### Task instructions:
Write the full listing out again, word for word, but omit the pictures.

══════════

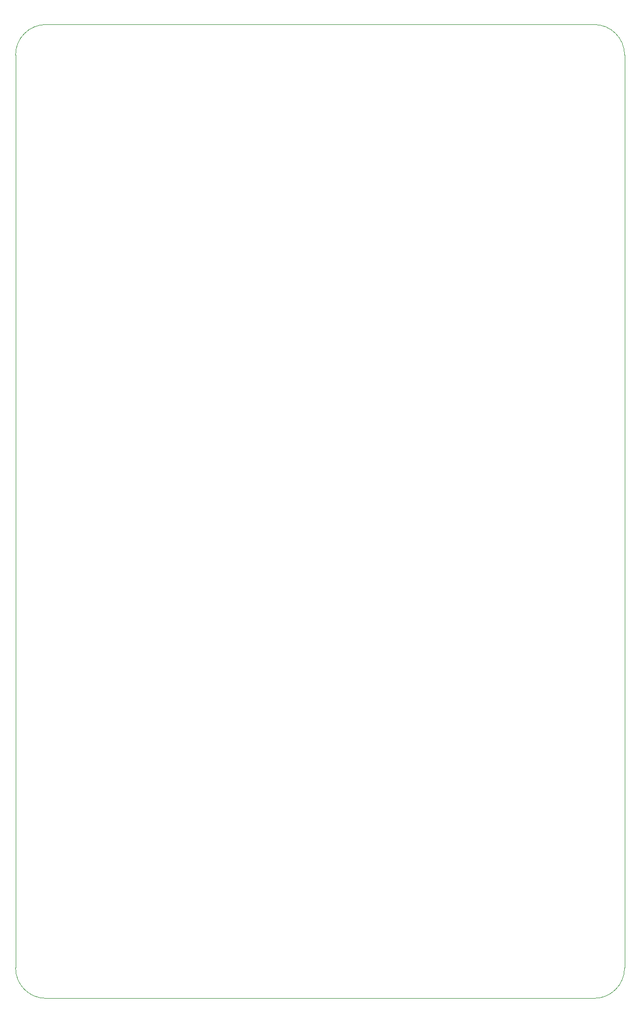
<source format=gm1>
G04 #@! TF.GenerationSoftware,KiCad,Pcbnew,(5.0.1)-4*
G04 #@! TF.CreationDate,2019-01-15T19:26:54-05:00*
G04 #@! TF.ProjectId,CA6,4341362E6B696361645F706362000000,rev?*
G04 #@! TF.SameCoordinates,Original*
G04 #@! TF.FileFunction,Profile,NP*
%FSLAX46Y46*%
G04 Gerber Fmt 4.6, Leading zero omitted, Abs format (unit mm)*
G04 Created by KiCad (PCBNEW (5.0.1)-4) date 1/15/2019 7:26:54 PM*
%MOMM*%
%LPD*%
G01*
G04 APERTURE LIST*
%ADD10C,0.099060*%
G04 APERTURE END LIST*
D10*
X121920000Y-25400000D02*
X30480000Y-25400000D01*
X127000000Y-182880000D02*
X127000000Y-30480000D01*
X30480000Y-187960000D02*
X121920000Y-187960000D01*
X25400000Y-30480000D02*
X25400000Y-182880000D01*
X25400000Y-182880000D02*
G75*
G03X30480000Y-187960000I5080000J0D01*
G01*
X30480000Y-25400000D02*
G75*
G03X25400000Y-30480000I0J-5080000D01*
G01*
X127000000Y-30480000D02*
G75*
G03X121920000Y-25400000I-5080000J0D01*
G01*
X121920000Y-187960000D02*
G75*
G03X127000000Y-182880000I0J5080000D01*
G01*
M02*

</source>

══════════

### Answer box:
<source format=gm1>
G04 #@! TF.GenerationSoftware,KiCad,Pcbnew,(5.0.1)-4*
G04 #@! TF.CreationDate,2019-01-15T19:26:54-05:00*
G04 #@! TF.ProjectId,CA6,4341362E6B696361645F706362000000,rev?*
G04 #@! TF.SameCoordinates,Original*
G04 #@! TF.FileFunction,Profile,NP*
%FSLAX46Y46*%
G04 Gerber Fmt 4.6, Leading zero omitted, Abs format (unit mm)*
G04 Created by KiCad (PCBNEW (5.0.1)-4) date 1/15/2019 7:26:54 PM*
%MOMM*%
%LPD*%
G01*
G04 APERTURE LIST*
%ADD10C,0.099060*%
G04 APERTURE END LIST*
D10*
X121920000Y-25400000D02*
X30480000Y-25400000D01*
X127000000Y-182880000D02*
X127000000Y-30480000D01*
X30480000Y-187960000D02*
X121920000Y-187960000D01*
X25400000Y-30480000D02*
X25400000Y-182880000D01*
X25400000Y-182880000D02*
G75*
G03X30480000Y-187960000I5080000J0D01*
G01*
X30480000Y-25400000D02*
G75*
G03X25400000Y-30480000I0J-5080000D01*
G01*
X127000000Y-30480000D02*
G75*
G03X121920000Y-25400000I-5080000J0D01*
G01*
X121920000Y-187960000D02*
G75*
G03X127000000Y-182880000I0J5080000D01*
G01*
M02*

</source>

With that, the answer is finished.